Not long after that, I landed an internship with a Web3 startup. It was fast-paced and intense, unlike anything I’d experienced before. Some days, it felt like I was running to catch up. But those months taught me how to move with urgency, how to solve problems without waiting for perfect instructions, and how to trust my own ideas.

Eventually, that experience led to another opportunity, a freelance role I got through a referral. I’ve been in that space ever since, almost two years now. Still learning. Still growing. Still gently reminding myself that I’m capable of doing hard things, even when they scare me.

Things I’m Learning (and Relearning)

  • You can be proud of where you started and still choose a new path.
    Pharmacy shaped a part of me but I had to let myself grow beyond it.

  • Trying different things doesn’t make you lost.
    It means you’re searching. Each version of me, student, makeup artist, cook, helped me find the next one.

  • Discipline carries you when motivation fades.
    Some days, I don’t feel inspired. I show up anyway.
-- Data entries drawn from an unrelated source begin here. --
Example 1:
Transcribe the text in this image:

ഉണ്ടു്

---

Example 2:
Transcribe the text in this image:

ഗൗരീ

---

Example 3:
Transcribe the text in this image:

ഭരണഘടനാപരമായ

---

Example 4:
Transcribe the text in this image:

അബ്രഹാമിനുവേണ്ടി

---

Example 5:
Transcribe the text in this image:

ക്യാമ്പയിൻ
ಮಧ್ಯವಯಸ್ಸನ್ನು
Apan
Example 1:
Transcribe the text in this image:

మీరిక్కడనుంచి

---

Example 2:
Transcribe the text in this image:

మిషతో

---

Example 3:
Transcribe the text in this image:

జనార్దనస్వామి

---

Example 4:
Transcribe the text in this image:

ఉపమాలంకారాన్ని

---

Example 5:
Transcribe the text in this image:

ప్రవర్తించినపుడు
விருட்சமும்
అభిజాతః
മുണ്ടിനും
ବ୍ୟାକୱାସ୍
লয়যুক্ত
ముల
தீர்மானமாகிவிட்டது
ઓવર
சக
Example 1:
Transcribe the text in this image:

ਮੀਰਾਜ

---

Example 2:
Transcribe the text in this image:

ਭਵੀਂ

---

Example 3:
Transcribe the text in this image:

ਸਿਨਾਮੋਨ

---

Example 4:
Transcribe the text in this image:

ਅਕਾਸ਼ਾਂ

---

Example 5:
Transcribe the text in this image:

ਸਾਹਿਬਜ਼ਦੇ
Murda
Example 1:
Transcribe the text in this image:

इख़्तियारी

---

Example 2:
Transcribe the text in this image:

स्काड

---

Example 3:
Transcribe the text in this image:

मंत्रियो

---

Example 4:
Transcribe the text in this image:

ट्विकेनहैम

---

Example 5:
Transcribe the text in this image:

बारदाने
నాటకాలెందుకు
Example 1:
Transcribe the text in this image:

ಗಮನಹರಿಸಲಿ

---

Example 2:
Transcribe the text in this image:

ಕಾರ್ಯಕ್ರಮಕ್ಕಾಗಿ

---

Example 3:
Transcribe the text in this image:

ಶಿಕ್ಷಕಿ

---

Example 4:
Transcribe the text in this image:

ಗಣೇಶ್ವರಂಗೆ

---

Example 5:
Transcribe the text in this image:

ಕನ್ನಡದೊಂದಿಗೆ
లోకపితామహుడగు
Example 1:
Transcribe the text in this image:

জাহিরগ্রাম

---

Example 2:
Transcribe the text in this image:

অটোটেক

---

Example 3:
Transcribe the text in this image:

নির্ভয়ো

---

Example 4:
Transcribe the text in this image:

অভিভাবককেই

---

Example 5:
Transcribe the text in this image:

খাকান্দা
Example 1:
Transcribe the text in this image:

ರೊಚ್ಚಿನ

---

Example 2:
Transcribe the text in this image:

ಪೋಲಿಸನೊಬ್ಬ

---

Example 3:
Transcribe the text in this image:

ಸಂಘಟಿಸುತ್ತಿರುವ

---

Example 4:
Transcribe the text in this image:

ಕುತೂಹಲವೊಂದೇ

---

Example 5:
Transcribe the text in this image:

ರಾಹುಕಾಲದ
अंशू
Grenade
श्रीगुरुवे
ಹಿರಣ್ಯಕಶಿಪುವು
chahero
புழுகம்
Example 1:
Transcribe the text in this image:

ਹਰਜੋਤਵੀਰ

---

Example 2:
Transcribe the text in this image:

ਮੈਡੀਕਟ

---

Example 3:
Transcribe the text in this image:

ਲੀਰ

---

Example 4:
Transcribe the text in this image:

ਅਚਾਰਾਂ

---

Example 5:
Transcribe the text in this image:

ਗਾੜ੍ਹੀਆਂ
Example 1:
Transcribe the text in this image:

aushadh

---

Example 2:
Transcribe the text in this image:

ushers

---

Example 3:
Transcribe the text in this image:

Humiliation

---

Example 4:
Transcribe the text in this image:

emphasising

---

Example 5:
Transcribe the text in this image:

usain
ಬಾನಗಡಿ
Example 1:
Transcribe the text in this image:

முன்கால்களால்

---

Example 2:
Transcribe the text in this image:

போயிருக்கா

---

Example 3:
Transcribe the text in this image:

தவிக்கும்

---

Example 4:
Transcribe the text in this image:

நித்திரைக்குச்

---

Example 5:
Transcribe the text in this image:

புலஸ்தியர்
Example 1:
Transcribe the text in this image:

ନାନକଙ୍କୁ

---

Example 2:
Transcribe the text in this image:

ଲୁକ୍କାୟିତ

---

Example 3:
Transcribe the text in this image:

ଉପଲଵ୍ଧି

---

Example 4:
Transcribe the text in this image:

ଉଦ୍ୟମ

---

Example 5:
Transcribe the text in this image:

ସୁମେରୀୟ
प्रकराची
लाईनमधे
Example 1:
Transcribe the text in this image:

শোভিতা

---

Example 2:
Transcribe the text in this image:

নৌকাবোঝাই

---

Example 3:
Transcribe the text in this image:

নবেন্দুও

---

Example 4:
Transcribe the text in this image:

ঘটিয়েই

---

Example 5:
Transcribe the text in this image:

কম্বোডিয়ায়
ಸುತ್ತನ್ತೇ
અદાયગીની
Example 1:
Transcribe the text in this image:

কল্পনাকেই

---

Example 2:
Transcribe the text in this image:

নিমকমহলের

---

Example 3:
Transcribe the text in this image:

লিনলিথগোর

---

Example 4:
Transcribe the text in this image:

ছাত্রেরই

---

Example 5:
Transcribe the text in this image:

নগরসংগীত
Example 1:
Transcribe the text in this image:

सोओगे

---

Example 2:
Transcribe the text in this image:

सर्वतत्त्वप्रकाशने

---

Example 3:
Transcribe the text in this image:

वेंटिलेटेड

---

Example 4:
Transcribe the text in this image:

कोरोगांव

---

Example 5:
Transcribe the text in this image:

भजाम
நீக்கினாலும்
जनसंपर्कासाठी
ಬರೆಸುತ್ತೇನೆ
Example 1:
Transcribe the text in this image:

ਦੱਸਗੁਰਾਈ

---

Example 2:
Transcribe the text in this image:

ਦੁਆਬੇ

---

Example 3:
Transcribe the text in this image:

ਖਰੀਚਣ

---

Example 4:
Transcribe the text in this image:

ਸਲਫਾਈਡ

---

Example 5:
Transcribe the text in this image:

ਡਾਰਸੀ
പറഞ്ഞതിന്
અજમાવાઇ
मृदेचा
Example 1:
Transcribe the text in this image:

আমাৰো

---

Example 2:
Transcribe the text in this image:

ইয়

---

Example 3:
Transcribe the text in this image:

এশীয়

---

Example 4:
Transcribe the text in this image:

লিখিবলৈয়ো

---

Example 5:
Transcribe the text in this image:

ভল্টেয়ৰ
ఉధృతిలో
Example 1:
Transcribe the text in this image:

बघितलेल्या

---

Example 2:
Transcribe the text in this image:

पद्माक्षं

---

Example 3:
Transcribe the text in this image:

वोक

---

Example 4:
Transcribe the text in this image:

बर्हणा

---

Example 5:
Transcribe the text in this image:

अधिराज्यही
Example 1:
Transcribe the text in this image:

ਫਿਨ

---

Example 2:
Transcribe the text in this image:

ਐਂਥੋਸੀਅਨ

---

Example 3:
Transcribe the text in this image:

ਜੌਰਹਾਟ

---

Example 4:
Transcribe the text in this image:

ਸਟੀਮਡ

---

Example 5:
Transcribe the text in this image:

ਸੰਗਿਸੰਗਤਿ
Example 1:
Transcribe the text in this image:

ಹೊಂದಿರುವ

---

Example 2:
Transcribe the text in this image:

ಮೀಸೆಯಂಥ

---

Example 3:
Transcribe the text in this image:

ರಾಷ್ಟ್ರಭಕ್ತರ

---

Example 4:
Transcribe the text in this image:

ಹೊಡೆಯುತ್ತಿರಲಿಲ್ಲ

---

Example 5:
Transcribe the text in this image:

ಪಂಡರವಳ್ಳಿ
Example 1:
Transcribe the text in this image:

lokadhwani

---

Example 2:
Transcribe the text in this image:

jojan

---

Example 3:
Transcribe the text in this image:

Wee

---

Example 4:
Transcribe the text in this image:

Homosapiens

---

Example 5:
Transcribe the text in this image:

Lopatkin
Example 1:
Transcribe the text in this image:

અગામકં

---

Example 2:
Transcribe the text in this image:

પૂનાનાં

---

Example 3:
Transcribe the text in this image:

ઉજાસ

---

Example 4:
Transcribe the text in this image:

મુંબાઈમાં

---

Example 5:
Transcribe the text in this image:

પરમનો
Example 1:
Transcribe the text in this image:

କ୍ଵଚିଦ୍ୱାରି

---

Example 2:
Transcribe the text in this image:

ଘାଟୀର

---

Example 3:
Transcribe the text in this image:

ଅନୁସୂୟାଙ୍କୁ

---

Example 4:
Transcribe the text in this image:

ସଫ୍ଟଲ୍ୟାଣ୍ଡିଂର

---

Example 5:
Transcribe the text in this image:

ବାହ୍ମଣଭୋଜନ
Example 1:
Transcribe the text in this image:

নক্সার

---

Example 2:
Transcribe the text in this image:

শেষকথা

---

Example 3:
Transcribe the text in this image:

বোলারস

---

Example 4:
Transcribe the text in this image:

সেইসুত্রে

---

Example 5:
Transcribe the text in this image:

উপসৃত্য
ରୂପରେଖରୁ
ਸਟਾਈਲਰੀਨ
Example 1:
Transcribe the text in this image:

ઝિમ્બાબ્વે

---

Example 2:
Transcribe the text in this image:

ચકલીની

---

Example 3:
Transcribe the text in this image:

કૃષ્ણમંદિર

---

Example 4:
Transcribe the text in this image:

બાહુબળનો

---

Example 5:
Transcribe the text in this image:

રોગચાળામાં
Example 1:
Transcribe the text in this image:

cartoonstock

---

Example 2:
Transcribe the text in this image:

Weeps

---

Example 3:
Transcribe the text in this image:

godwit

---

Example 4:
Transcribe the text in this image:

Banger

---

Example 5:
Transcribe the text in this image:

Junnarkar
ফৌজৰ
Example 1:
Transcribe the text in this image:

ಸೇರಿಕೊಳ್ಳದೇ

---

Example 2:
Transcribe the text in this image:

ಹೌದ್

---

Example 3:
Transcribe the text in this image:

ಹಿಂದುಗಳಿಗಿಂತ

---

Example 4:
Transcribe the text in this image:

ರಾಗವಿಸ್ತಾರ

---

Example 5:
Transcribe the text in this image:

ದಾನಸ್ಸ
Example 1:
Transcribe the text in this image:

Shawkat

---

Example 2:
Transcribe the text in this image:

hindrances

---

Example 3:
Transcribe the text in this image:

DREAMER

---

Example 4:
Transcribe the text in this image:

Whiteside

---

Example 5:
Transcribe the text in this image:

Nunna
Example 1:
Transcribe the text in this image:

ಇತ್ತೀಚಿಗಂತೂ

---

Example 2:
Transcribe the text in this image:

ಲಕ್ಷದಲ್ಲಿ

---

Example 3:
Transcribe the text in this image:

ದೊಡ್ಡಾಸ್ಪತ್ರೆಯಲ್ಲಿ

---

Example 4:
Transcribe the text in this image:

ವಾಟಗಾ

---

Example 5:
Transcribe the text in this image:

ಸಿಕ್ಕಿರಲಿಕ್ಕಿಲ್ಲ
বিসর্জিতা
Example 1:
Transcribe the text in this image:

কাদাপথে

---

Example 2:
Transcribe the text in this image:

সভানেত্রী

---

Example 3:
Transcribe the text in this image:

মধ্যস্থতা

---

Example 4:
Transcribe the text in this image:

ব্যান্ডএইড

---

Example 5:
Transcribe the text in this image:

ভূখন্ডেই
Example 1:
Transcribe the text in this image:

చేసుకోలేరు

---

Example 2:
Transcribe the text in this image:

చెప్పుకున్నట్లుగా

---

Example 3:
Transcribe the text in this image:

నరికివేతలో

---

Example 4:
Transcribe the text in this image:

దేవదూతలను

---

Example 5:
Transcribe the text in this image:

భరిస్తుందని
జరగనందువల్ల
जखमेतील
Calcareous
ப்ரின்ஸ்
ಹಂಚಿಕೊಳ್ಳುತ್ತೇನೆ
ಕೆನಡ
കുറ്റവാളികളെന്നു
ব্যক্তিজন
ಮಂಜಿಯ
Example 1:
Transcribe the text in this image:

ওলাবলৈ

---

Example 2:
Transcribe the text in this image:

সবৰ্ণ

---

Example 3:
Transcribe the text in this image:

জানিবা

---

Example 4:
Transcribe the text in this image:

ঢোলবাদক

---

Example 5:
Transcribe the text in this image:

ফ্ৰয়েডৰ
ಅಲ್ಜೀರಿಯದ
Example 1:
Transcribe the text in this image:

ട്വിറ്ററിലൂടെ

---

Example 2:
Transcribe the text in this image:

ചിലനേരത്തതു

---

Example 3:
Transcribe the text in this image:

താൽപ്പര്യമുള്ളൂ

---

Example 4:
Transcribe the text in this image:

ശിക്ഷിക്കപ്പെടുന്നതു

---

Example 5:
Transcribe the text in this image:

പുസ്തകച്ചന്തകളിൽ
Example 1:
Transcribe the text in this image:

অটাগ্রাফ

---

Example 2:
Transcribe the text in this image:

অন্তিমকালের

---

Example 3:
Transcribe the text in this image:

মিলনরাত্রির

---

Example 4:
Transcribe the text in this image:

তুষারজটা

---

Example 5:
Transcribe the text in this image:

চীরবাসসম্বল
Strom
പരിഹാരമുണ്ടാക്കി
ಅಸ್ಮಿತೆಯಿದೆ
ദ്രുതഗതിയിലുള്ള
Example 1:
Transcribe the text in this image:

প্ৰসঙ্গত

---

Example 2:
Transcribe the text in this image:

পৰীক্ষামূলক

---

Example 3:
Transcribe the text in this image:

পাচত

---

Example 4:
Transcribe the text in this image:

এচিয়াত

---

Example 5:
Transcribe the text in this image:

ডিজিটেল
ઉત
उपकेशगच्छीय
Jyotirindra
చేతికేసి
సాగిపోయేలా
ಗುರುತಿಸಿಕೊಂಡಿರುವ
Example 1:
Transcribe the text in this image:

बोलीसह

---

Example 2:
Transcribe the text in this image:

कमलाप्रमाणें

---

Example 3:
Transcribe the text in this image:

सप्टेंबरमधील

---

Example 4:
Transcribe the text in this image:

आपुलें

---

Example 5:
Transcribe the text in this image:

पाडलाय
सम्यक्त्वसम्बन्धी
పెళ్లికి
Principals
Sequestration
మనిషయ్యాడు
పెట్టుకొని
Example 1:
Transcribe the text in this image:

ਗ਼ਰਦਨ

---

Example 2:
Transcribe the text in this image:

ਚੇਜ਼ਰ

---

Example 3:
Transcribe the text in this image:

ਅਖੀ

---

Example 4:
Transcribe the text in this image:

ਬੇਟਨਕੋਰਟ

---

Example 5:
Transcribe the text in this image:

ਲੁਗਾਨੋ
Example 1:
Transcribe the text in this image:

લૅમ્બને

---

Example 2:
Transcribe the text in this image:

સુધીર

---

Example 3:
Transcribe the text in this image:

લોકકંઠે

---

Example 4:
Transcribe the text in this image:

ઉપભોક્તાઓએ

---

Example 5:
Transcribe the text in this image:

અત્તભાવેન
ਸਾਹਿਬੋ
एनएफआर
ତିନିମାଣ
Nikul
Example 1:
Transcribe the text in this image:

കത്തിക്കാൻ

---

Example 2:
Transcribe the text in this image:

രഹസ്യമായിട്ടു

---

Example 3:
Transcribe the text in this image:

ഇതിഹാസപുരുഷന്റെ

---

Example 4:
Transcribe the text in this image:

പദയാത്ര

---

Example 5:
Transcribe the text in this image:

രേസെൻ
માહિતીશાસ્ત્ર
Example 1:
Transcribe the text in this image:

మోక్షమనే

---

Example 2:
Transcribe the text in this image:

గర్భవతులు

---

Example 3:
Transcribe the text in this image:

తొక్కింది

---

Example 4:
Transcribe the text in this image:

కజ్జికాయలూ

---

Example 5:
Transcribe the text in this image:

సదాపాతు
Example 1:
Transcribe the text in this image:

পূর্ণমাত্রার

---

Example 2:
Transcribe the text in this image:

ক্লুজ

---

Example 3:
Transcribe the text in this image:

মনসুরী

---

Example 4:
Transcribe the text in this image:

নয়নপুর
  • Say your dreams out loud, even the wild ones.
    The more I believe in what’s possible, the more it begins to take shape.

  • You get better by doing, not by waiting to feel ready.
    Design didn’t feel natural at first. Practice changed that.

  • The quiet seasons are not empty.
    They’re where the groundwork happens, the slow kind of becoming.

  • Rest is part of the process.
    You don’t have to burn out to prove you’re working hard enough.

  • Grief will change you, but it can also clarify what matters.
    Losing my brother taught me to live louder. Softer. And more urgently.

Where I Am Now

I’m still becoming. Still learning how to trust my voice, trust my work, and trust myself. Some days are clear; others, not so much. But what’s different now is that I’m no longer trying to live someone else’s version of a “good life.”

For the first time, I’m building something that feels honest—a life that looks and sounds like me. One shaped by intention, not just expectation.

It’s not perfect. It’s not always easy. But it’s mine. And that, for me, makes all the difference.

If you’re reading this and you feel like you’re still searching, still wandering, still unsure, I want you to know you’re not alone. There’s nothing wrong with becoming slow. Nothing wrong with trying things, letting go, starting again. Your path doesn’t have to make sense to anyone else.

Give yourself permission to pivot. To evolve. To dream bigger. To begin again, as many times as it takes.

You deserve a life that feels like yours.